MUMBAI, July 24 (Reuters) - India’s Piramal Healthcare Ltd (PIRA.BO) on Thursday said quarterly net profit rose by more than half aided by growth in its India-based contract drug making business and a rise in its domestic formulations business.
Consolidated net profit for April-June rose 57 percent to 681 million rupees, after providing for 208.2 million rupees in notional mark-to-market loss on outstanding foreign currency borrowings and 21.4 million rupees in realised forex losses.
Piramal, which provides custom drug manufacturing services to global drug firms from its units in India and the United Kingdom, saw its India-based business more than double during the quarter to 588.9 million rupees, the company said in a statement.
The company is in the process of transferring some of its manufacturing contracts from its UK units to India to help improve margins, as it is more cost effective to manufacture at its Indian units.
Piramal’s UK operations comprise the drug making unit it acquired from Pfizer (PFE.N) in 2006 and another it bought from Avecia in 2005.

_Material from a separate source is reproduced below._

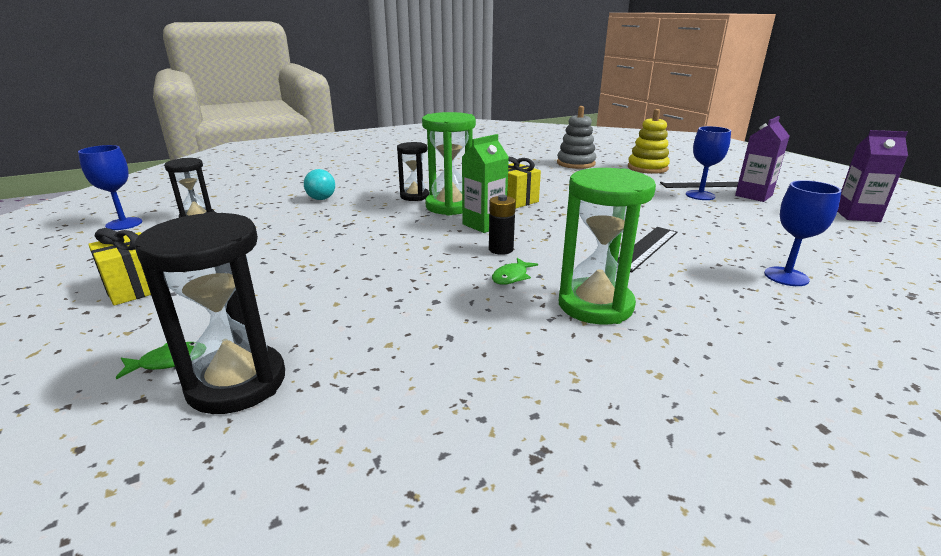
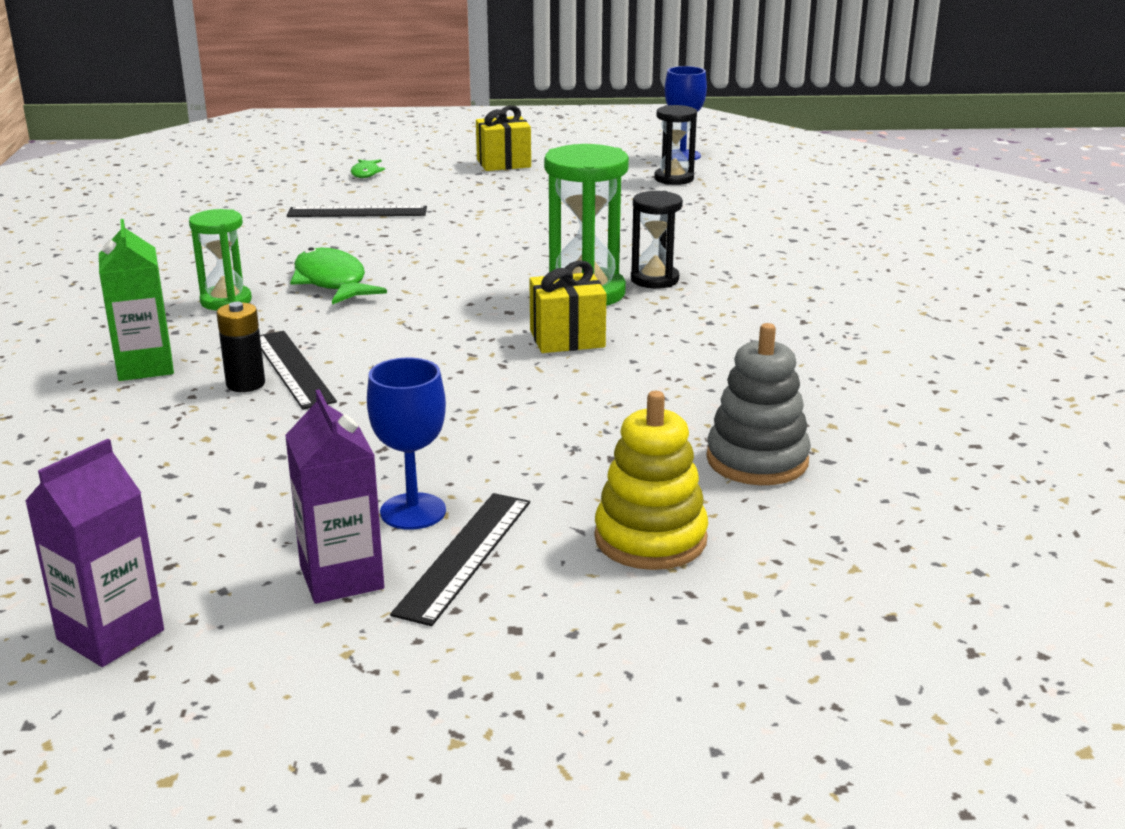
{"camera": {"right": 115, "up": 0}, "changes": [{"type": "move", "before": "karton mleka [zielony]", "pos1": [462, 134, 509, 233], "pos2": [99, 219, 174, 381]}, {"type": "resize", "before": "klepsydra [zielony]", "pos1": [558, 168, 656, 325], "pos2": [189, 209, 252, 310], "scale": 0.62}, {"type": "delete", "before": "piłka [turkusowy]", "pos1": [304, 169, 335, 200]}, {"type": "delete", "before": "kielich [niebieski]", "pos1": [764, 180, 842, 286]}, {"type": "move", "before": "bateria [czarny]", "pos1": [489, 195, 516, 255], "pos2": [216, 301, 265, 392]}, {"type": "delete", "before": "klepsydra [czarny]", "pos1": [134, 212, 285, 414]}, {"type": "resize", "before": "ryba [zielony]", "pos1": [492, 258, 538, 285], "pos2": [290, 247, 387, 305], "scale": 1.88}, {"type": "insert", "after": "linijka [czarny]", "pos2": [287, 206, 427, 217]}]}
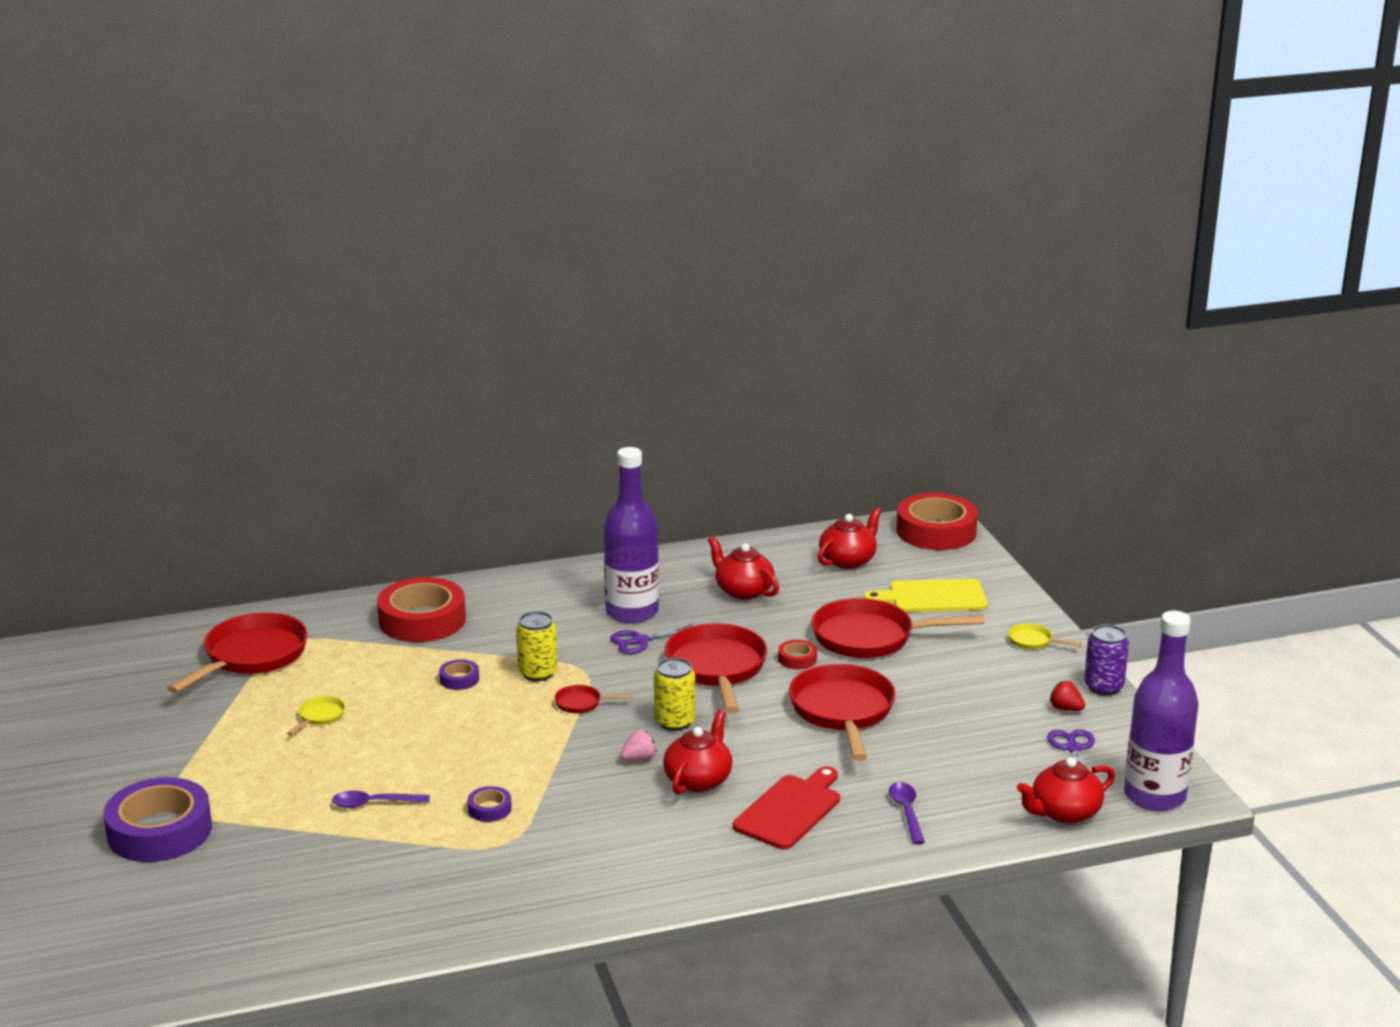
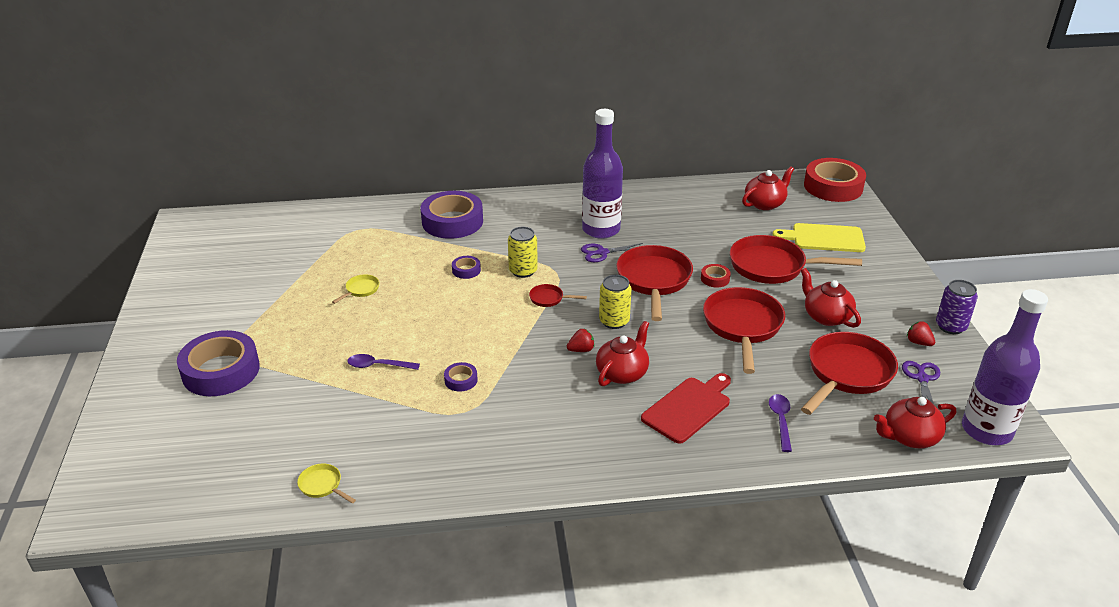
{"camera": {"right": 10, "up": 10}, "changes": [{"type": "move", "before": "imbryk [czerwony]", "pos1": [708, 536, 779, 600], "pos2": [801, 268, 861, 328]}, {"type": "recolor", "before": "taśma klejąca [czerwony]", "after": "taśma klejąca [fioletowy]", "pos1": [377, 577, 466, 642], "pos2": [421, 191, 483, 239]}, {"type": "move", "before": "patelnia [czerwony]", "pos1": [168, 612, 308, 693], "pos2": [801, 332, 898, 415]}, {"type": "move", "before": "patelnia [żółty]", "pos1": [1008, 623, 1082, 650], "pos2": [297, 464, 356, 503]}, {"type": "recolor", "before": "truskawka [różowy]", "after": "truskawka [czerwony]", "pos1": [620, 730, 657, 761], "pos2": [567, 329, 595, 352]}]}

Domestic formulation sales rose more than 20 percent to 3.5 billion rupees, compared to a year ago, when sales were affected by a shortage of codeine, a narcotic substance and a key input in one of Piramal’s top drugs, Phensedyl, used as a cough treatment.
The rise in formulations business and custom manufacturing in India resulted in its operating margins improving to 16.9 percent from 13.8 percent in the year-ago quarter, Chairman Ajay Piramal said at a press conference.
Piramal is aggressively focusing on contract research and manufacturing services as large global drug firms, reeling under rising drug development and manufacturing costs, are outsourcing a large part of these activities to low-cost manufacturers.